(Dataset records begins)
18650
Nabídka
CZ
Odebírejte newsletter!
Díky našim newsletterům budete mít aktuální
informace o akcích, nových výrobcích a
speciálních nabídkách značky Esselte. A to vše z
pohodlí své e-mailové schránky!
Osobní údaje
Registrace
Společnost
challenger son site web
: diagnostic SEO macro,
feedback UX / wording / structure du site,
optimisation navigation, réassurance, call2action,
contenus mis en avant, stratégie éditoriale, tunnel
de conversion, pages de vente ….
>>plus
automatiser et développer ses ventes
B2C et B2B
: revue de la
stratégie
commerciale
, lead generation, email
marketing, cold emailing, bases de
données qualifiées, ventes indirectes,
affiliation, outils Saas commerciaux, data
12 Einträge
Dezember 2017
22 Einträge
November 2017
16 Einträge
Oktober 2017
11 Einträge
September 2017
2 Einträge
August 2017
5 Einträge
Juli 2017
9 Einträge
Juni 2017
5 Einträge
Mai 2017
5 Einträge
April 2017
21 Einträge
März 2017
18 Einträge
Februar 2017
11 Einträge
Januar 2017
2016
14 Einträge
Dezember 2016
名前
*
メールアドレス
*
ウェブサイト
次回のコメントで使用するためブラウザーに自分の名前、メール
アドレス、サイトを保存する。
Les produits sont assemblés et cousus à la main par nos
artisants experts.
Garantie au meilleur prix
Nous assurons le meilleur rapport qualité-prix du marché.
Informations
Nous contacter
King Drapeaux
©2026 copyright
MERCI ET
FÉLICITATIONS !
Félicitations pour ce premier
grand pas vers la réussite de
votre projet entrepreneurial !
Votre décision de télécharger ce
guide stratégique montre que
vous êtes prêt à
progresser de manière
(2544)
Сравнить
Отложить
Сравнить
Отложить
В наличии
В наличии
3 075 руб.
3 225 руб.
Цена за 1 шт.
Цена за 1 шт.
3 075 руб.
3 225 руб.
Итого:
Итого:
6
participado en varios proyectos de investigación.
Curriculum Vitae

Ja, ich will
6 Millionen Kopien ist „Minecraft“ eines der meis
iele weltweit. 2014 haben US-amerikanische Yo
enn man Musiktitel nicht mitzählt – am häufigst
(Dataset records ends)
Work instructions
Retype every line of the records above with no changes, from the first line to the last.

Task result
18650
Nabídka
CZ
Odebírejte newsletter!
Díky našim newsletterům budete mít aktuální
informace o akcích, nových výrobcích a
speciálních nabídkách značky Esselte. A to vše z
pohodlí své e-mailové schránky!
Osobní údaje
Registrace
Společnost
challenger son site web
: diagnostic SEO macro,
feedback UX / wording / structure du site,
optimisation navigation, réassurance, call2action,
contenus mis en avant, stratégie éditoriale, tunnel
de conversion, pages de vente ….
>>plus
automatiser et développer ses ventes
B2C et B2B
: revue de la
stratégie
commerciale
, lead generation, email
marketing, cold emailing, bases de
données qualifiées, ventes indirectes,
affiliation, outils Saas commerciaux, data
12 Einträge
Dezember 2017
22 Einträge
November 2017
16 Einträge
Oktober 2017
11 Einträge
September 2017
2 Einträge
August 2017
5 Einträge
Juli 2017
9 Einträge
Juni 2017
5 Einträge
Mai 2017
5 Einträge
April 2017
21 Einträge
März 2017
18 Einträge
Februar 2017
11 Einträge
Januar 2017
2016
14 Einträge
Dezember 2016
名前
*
メールアドレス
*
ウェブサイト
次回のコメントで使用するためブラウザーに自分の名前、メール
アドレス、サイトを保存する。
Les produits sont assemblés et cousus à la main par nos
artisants experts.
Garantie au meilleur prix
Nous assurons le meilleur rapport qualité-prix du marché.
Informations
Nous contacter
King Drapeaux
©2026 copyright
MERCI ET
FÉLICITATIONS !
Félicitations pour ce premier
grand pas vers la réussite de
votre projet entrepreneurial !
Votre décision de télécharger ce
guide stratégique montre que
vous êtes prêt à
progresser de manière
(2544)
Сравнить
Отложить
Сравнить
Отложить
В наличии
В наличии
3 075 руб.
3 225 руб.
Цена за 1 шт.
Цена за 1 шт.
3 075 руб.
3 225 руб.
Итого:
Итого:
6
participado en varios proyectos de investigación.
Curriculum Vitae

Ja, ich will
6 Millionen Kopien ist „Minecraft“ eines der meis
iele weltweit. 2014 haben US-amerikanische Yo
enn man Musiktitel nicht mitzählt – am häufigst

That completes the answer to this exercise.